> TASK OBJECTIVE
Lay out each line of the listing below as a JSON list of strings, one string per line, with blank lines dropped and the pictures left out.

-------- MATERIAL FOR THIS EXERCISE

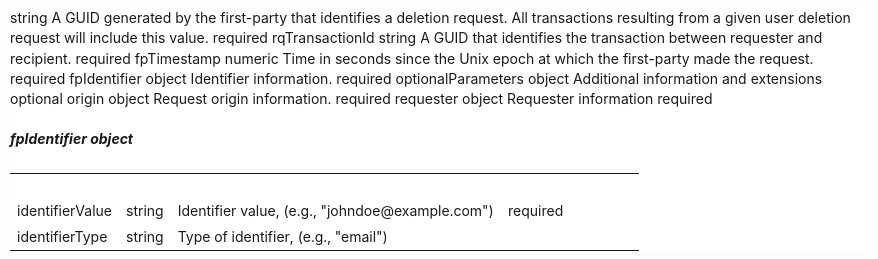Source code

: <td>string</td>
<td>A GUID generated by the first-party that identifies a deletion request. All transactions resulting from a given user deletion request will include this value.</td>
<td>required</td>
</tr>
<tr>
<td>rqTransactionId</td>
<td>string</td>
<td>A GUID that identifies the transaction between requester and recipient.</td>
<td>required</td>
</tr>
<tr>
<td>fpTimestamp</td>
<td>numeric</td>
<td>Time in seconds since the Unix epoch at which the first-party made the request.</td>
<td>required</td>
</tr>
<tr>
<td>fpIdentifier</td>
<td>object</td>
<td>Identifier information.</td>
<td>required</td>
</tr>
<tr>
<td>optionalParameters</td>
<td>object</td>
<td>Additional information and extensions</td>
<td>optional</td>
</tr>
<tr>
<td>origin</td>
<td>object</td>
<td>Request origin information.</td>
<td>required</td>
</tr>
<tr>
<td>requester</td>
<td>object</td>
<td>Requester information</td>
<td>required</td>
</tr>
</tbody>
</table>
</div>
<h5>fpIdentifier object</h5>
<div>
<table>
<tbody>
<tr>
<td><span style="color: #ffffff;"><strong>Field Name</strong></span></td>
<td><span style="color: #ffffff;"><strong>Type</strong></span></td>
<td><span style="color: #ffffff;"><strong>Description</strong></span></td>
<td><span style="color: #ffffff;"><strong>Required/Optional</strong></span></td>
</tr>
<tr>
<td>identifierValue</td>
<td>string</td>
<td>Identifier value, (e.g., "johndoe@example.com")</td>
<td>required</td>
</tr>
<tr>
<td>identifierType</td>
<td>string</td>
<td>Type of identifier, (e.g., "email")</td>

----------------

> WRITTEN ANSWER
[
  "Source code",
  ": <td>string</td>",
  "<td>A GUID generated by the first-party that identifies a deletion request. All transactions resulting from a given user deletion request will include this value.</td>",
  "<td>required</td>",
  "</tr>",
  "<tr>",
  "<td>rqTransactionId</td>",
  "<td>string</td>",
  "<td>A GUID that identifies the transaction between requester and recipient.</td>",
  "<td>required</td>",
  "</tr>",
  "<tr>",
  "<td>fpTimestamp</td>",
  "<td>numeric</td>",
  "<td>Time in seconds since the Unix epoch at which the first-party made the request.</td>",
  "<td>required</td>",
  "</tr>",
  "<tr>",
  "<td>fpIdentifier</td>",
  "<td>object</td>",
  "<td>Identifier information.</td>",
  "<td>required</td>",
  "</tr>",
  "<tr>",
  "<td>optionalParameters</td>",
  "<td>object</td>",
  "<td>Additional information and extensions</td>",
  "<td>optional</td>",
  "</tr>",
  "<tr>",
  "<td>origin</td>",
  "<td>object</td>",
  "<td>Request origin information.</td>",
  "<td>required</td>",
  "</tr>",
  "<tr>",
  "<td>requester</td>",
  "<td>object</td>",
  "<td>Requester information</td>",
  "<td>required</td>",
  "</tr>",
  "</tbody>",
  "</table>",
  "</div>",
  "<h5>fpIdentifier object</h5>",
  "<div>",
  "<table>",
  "<tbody>",
  "<tr>",
  "<td><span style=\"color: #ffffff;\"><strong>Field Name</strong></span></td>",
  "<td><span style=\"color: #ffffff;\"><strong>Type</strong></span></td>",
  "<td><span style=\"color: #ffffff;\"><strong>Description</strong></span></td>",
  "<td><span style=\"color: #ffffff;\"><strong>Required/Optional</strong></span></td>",
  "</tr>",
  "<tr>",
  "<td>identifierValue</td>",
  "<td>string</td>",
  "<td>Identifier value, (e.g., \"johndoe@example.com\")</td>",
  "<td>required</td>",
  "</tr>",
  "<tr>",
  "<td>identifierType</td>",
  "<td>string</td>",
  "<td>Type of identifier, (e.g., \"email\")</td>"
]